Quanqing Yu, 1,2,3, Rui Xiong, 1, Ruixin Yang, 1, and Michael Pecht 3
1 National Engineering Laboratory for Electric Vehicles, School of Mechanical Engineering, Beijing Institute of Technology, Beijing 100081, China
2 School of Automotive Engineering, Harbin Institute of Technology, Weihai 264209, China
3 Center for Advanced Life Cycle Engineering, University of Maryland at College Park, College Park, MD 20742, USA
Abstract:
Data-driven fault diagnostics of industrial systems suffer from class-imbalanced problems, which is a common
challenge for machine learning algorithms as it is difficult to learn the features of the minority class samples. Synthetic oversampling
methods are commonly used to tackle these problems by generating minority class samples to balance the majority and minority classes.
Two major issues will influence the performance of oversampling methods which are how to choose the most appropriate existing minority seed samples,
and how to synthesize new samples from seed samples effectively. However, many existing oversampling methods are not accurate and effective enough to
generate new samples when dealing with high-dimensional faulty samples with different imbalanced ratios, since they do not take these two factors into consideration at the same time.
This article develops a novel adaptive oversampling technique: expectation maximization (EM)-based local-weighted minority oversampling technique for industrial fault diagnostics.

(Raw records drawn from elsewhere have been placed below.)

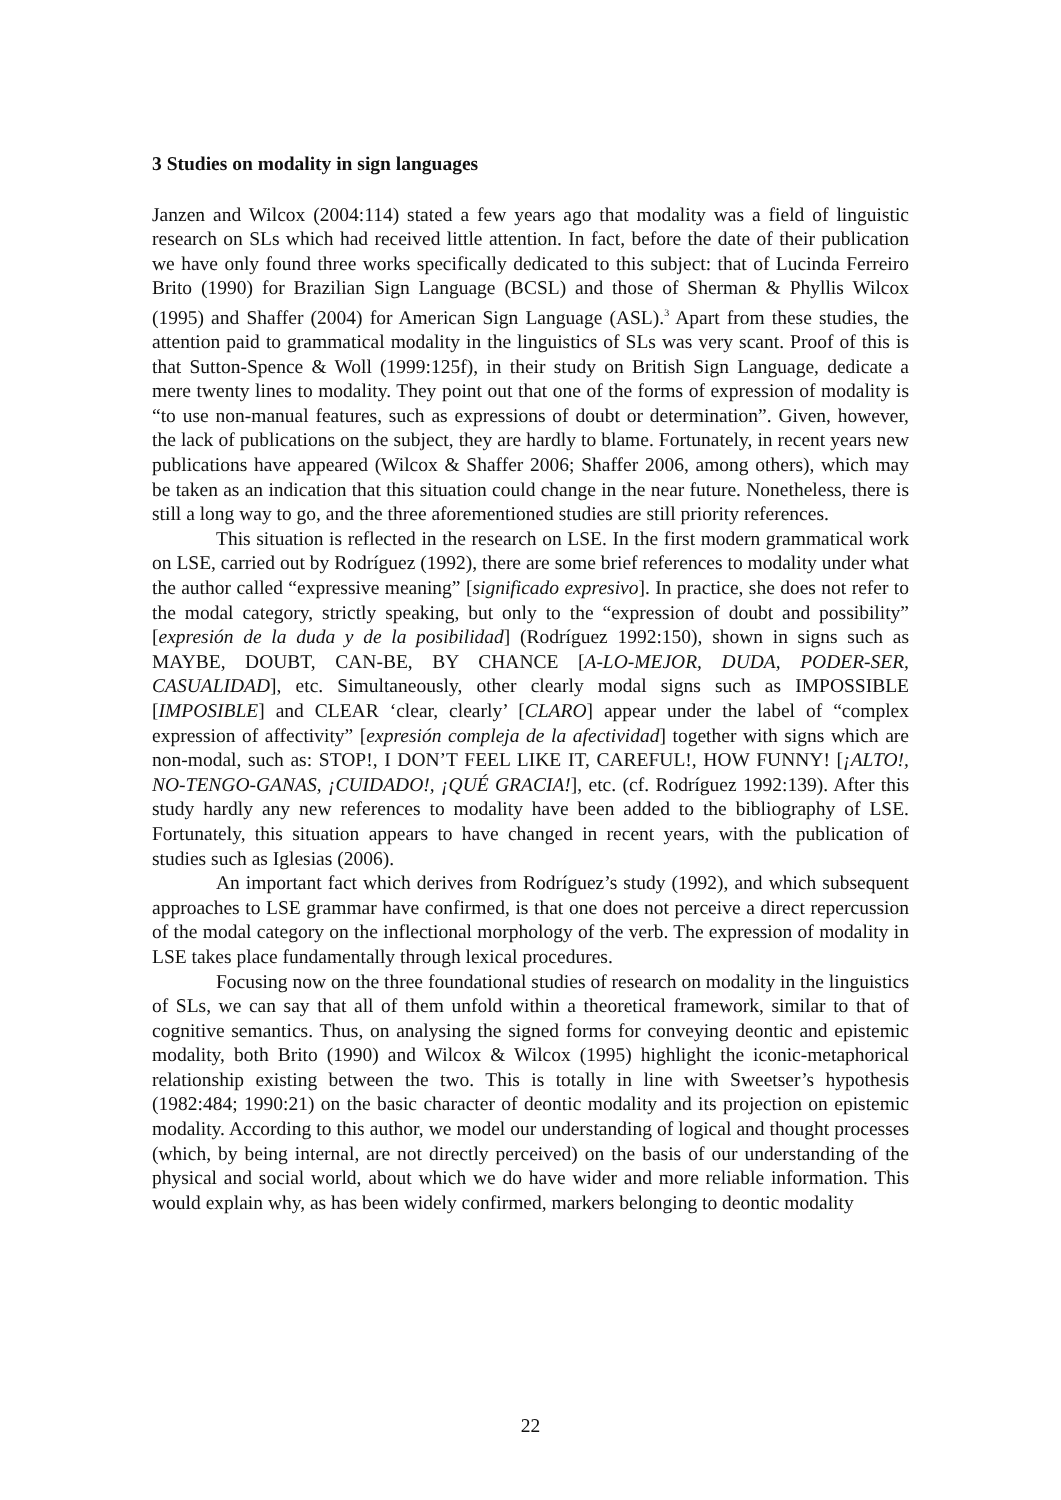3 Studies on modality in sign languages
Janzen and Wilcox (2004:114) stated a few years ago that modality was a field of linguistic research on SLs which had received little attention. In fact, before the date of their publication we have only found three works specifically dedicated to this subject: that of Lucinda Ferreiro Brito (1990) for Brazilian Sign Language (BCSL) and those of Sherman & Phyllis Wilcox (1995) and Shaffer (2004) for American Sign Language (ASL).<sup>3</sup> Apart from these studies, the attention paid to grammatical modality in the linguistics of SLs was very scant. Proof of this is that Sutton-Spence & Woll (1999:125f), in their study on British Sign Language, dedicate a mere twenty lines to modality. They point out that one of the forms of expression of modality is “to use non-manual features, such as expressions of doubt or determination”. Given, however, the lack of publications on the subject, they are hardly to blame. Fortunately, in recent years new publications have appeared (Wilcox & Shaffer 2006; Shaffer 2006, among others), which may be taken as an indication that this situation could change in the near future. Nonetheless, there is still a long way to go, and the three aforementioned studies are still priority references.
This situation is reflected in the research on LSE. In the first modern grammatical work on LSE, carried out by Rodríguez (1992), there are some brief references to modality under what the author called “expressive meaning” [significado expresivo]. In practice, she does not refer to the modal category, strictly speaking, but only to the “expression of doubt and possibility” [expresión de la duda y de la posibilidad] (Rodríguez 1992:150), shown in signs such as MAYBE, DOUBT, CAN-BE, BY CHANCE [A-LO-MEJOR, DUDA, PODER-SER, CASUALIDAD], etc. Simultaneously, other clearly modal signs such as IMPOSSIBLE [IMPOSIBLE] and CLEAR ‘clear, clearly’ [CLARO] appear under the label of “complex expression of affectivity” [expresión compleja de la afectividad] together with signs which are non-modal, such as: STOP!, I DON’T FEEL LIKE IT, CAREFUL!, HOW FUNNY! [¡ALTO!, NO-TENGO-GANAS, ¡CUIDADO!, ¡QUÉ GRACIA!], etc. (cf. Rodríguez 1992:139). After this study hardly any new references to modality have been added to the bibliography of LSE. Fortunately, this situation appears to have changed in recent years, with the publication of studies such as Iglesias (2006).
An important fact which derives from Rodríguez’s study (1992), and which subsequent approaches to LSE grammar have confirmed, is that one does not perceive a direct repercussion of the modal category on the inflectional morphology of the verb. The expression of modality in LSE takes place fundamentally through lexical procedures.
Focusing now on the three foundational studies of research on modality in the linguistics of SLs, we can say that all of them unfold within a theoretical framework, similar to that of cognitive semantics. Thus, on analysing the signed forms for conveying deontic and epistemic modality, both Brito (1990) and Wilcox & Wilcox (1995) highlight the iconic-metaphorical relationship existing between the two. This is totally in line with Sweetser’s hypothesis (1982:484; 1990:21) on the basic character of deontic modality and its projection on epistemic modality. According to this author, we model our understanding of logical and thought processes (which, by being internal, are not directly perceived) on the basis of our understanding of the physical and social world, about which we do have wider and more reliable information. This would explain why, as has been widely confirmed, markers belonging to deontic modality
22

This method uses a local-weighted minority oversampling strategy to identify hard-to-learn informative minority fault samples and an EM-based imputation algorithm to
generate fault samples based on the distribution of minority samples. To validate the performance of the developed method, experiments were conducted on two real-world datasets.
The results show that the developed method can achieve better performances, in terms of F-measure, Matthews correlation coefficient (MCC), and Mean (average of F-measure and MCC) values,
on multiclass imbalanced fault diagnostics in different imbalance ratios than state-of-arts’ baseline sampling techniques.